PROBLEM » Can you write out the listing below line for line, changing nothing?

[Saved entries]

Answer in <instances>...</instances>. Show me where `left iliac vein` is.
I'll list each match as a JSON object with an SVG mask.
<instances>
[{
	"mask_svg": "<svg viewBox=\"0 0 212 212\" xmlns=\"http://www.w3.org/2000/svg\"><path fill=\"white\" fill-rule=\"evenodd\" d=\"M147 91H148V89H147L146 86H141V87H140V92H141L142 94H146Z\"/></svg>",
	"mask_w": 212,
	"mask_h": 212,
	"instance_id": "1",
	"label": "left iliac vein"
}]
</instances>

ANSWER FOR THIS EXERCISE »
Answer in <instances>...</instances>. Show me where `left iliac vein` is.
I'll list each match as a JSON object with an SVG mask.
<instances>
[{
	"mask_svg": "<svg viewBox=\"0 0 212 212\" xmlns=\"http://www.w3.org/2000/svg\"><path fill=\"white\" fill-rule=\"evenodd\" d=\"M147 91H148V89H147L146 86H141V87H140V92H141L142 94H146Z\"/></svg>",
	"mask_w": 212,
	"mask_h": 212,
	"instance_id": "1",
	"label": "left iliac vein"
}]
</instances>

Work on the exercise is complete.